Sembra abbastanza logico che il modello più vicino alla Sardegna sia quello di sindaci  che operano da leader di comunità e che il rapporto tra di loro non può che caratterizzarsi per la volontarietà dell’unione e fondarsi sui valori del federalismo: dal comune, fino all’Europa, fino all’ONU.

La Sardegna non è (ancora) uno stato, ma per i Sardi le elezioni regionali rappresentano un appuntamento molto particolare rispetto alle Regioni italiane, come si trattasse di definire aspetti essenziali del proprio futuro.

La presente attenzione al ruolo ed ai compiti dei sindaci – fenomeno che oltrepassa la Sardegna – propone un insieme di riflessioni che ci portano oltre la consuete considerazioni sulla definitiva deriva delle aggregazioni che in qualche modo mantenevano residui dei partiti della prima repubblica.

E’ comprensibile che i consiglieri uscenti intendano rientrare e venire rieletti: in questo caso il pericolo è che il messaggio ai sindaci sia di farsi loro struttura di base in assenza di organizzazione partitiche. Si tratta, persino, di un’abitudine che arriva dal passato, con il candidato cittadino del proprio partito che si fa vedere in periodo elettorale.

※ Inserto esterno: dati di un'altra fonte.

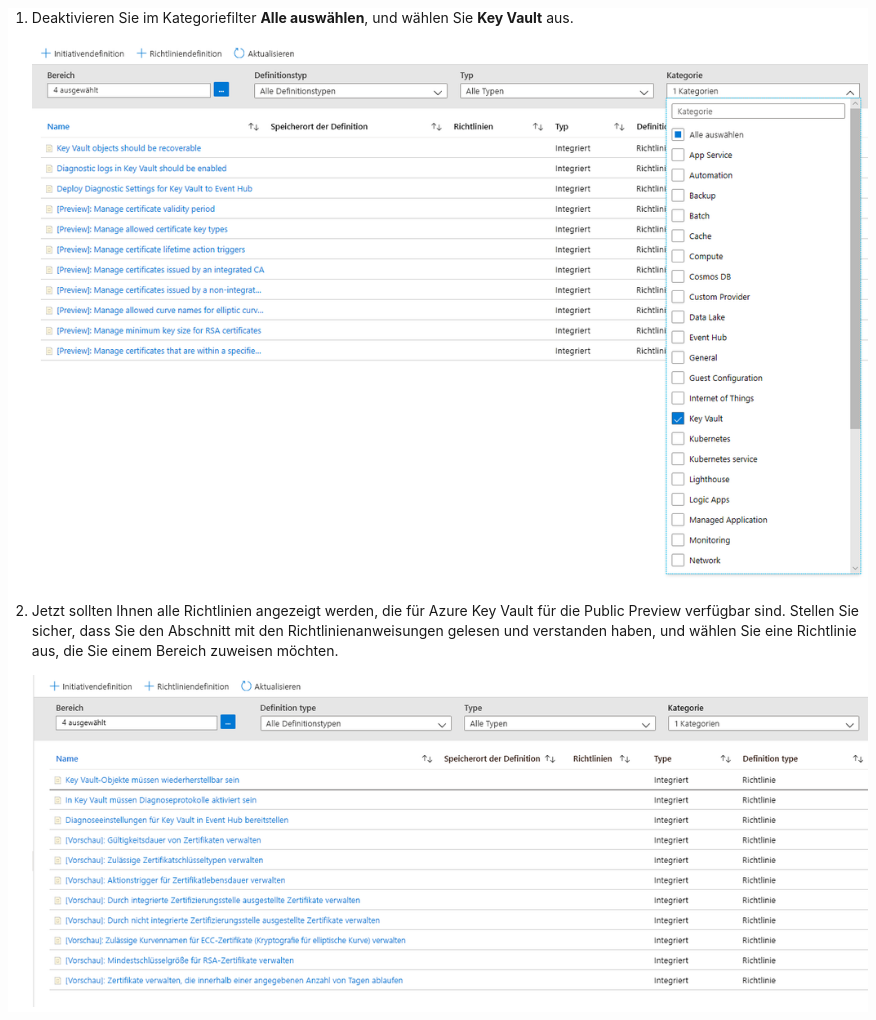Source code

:1. Deaktivieren Sie im Kategoriefilter **Alle auswählen**, und wählen Sie **Key Vault** aus. 

    ![Screenshot: Kategoriefilter und die ausgewählte Kategorie „Key Vault“](../media/policy-img3.png)

1. Jetzt sollten Ihnen alle Richtlinien angezeigt werden, die für Azure Key Vault für die Public Preview verfügbar sind. Stellen Sie sicher, dass Sie den Abschnitt mit den Richtlinienanweisungen gelesen und verstanden haben, und wählen Sie eine Richtlinie aus, die Sie einem Bereich zuweisen möchten.  

    ![Screenshot: Für Public Preview verfügbare Richtlinien](../media/policy-img4.png)
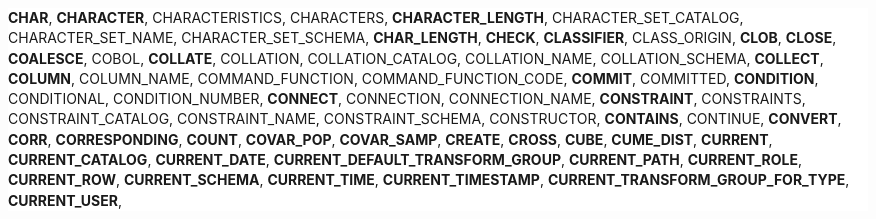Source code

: **CHAR**,
**CHARACTER**,
CHARACTERISTICS,
CHARACTERS,
**CHARACTER_LENGTH**,
CHARACTER_SET_CATALOG,
CHARACTER_SET_NAME,
CHARACTER_SET_SCHEMA,
**CHAR_LENGTH**,
**CHECK**,
**CLASSIFIER**,
CLASS_ORIGIN,
**CLOB**,
**CLOSE**,
**COALESCE**,
COBOL,
**COLLATE**,
COLLATION,
COLLATION_CATALOG,
COLLATION_NAME,
COLLATION_SCHEMA,
**COLLECT**,
**COLUMN**,
COLUMN_NAME,
COMMAND_FUNCTION,
COMMAND_FUNCTION_CODE,
**COMMIT**,
COMMITTED,
**CONDITION**,
CONDITIONAL,
CONDITION_NUMBER,
**CONNECT**,
CONNECTION,
CONNECTION_NAME,
**CONSTRAINT**,
CONSTRAINTS,
CONSTRAINT_CATALOG,
CONSTRAINT_NAME,
CONSTRAINT_SCHEMA,
CONSTRUCTOR,
**CONTAINS**,
CONTINUE,
**CONVERT**,
**CORR**,
**CORRESPONDING**,
**COUNT**,
**COVAR_POP**,
**COVAR_SAMP**,
**CREATE**,
**CROSS**,
**CUBE**,
**CUME_DIST**,
**CURRENT**,
**CURRENT_CATALOG**,
**CURRENT_DATE**,
**CURRENT_DEFAULT_TRANSFORM_GROUP**,
**CURRENT_PATH**,
**CURRENT_ROLE**,
**CURRENT_ROW**,
**CURRENT_SCHEMA**,
**CURRENT_TIME**,
**CURRENT_TIMESTAMP**,
**CURRENT_TRANSFORM_GROUP_FOR_TYPE**,
**CURRENT_USER**,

Ma oggi tanti sindaci devono difendere il presente, il futuro e l’esistenza stessa della propria comunità. D’altra parte, non tutti i sindaci sono uguali, ad esempio nella dimensione/importanza dei comuni. lo stesso ho definito Cagliari come una città-Stato nelle settimane in cui essa era stata costituita quale città metropolitana e le province non erano state ancora salvate dal ‘no’ al referendum istituzionale. Cagliari si mangia tutto? L’affermazione è forse eccessiva: diciamo che – come succedeva per le società di antico regime, dove il primo grano era ‘prelevato’ dalle città – le città assicurano per sé le ‘prime’ (in quantità e qualità) risorse, poi, ciò che resta …

In realtà, i sindaci che devono inventarsi un futuro per i propri paesi sono costretti a collaborare per immaginare e per costruire una Sardegna nuova, altra da quella che, sotto molti aspetti, va alla deriva dopo le scelte non fatte con il venire meno dell’autonomia collegata con l’ipotesi di Rinascita, che quarant’anni or sono è fallita.

Riusciremo, nella vicina campagna elettorale, ad affrontare finalmente lo snodo città­-campagna come ci arriva dal passato e le nuove forme che questo va assumendo mentre i piccoli paesi muoiono? Conviene ai paesi accontentarsi della solidarietà di circostanza, invece di vedere sul serio le cose come stanno e muoversi di conseguenza?

Fare una Sardegna nuova domanda valori ideali, progettualità istituzionale, protagonismo economico, cultura e capacità di visione. Una nuova classe dirigente.

Merita parlarne ancora, a lungo e a fondo.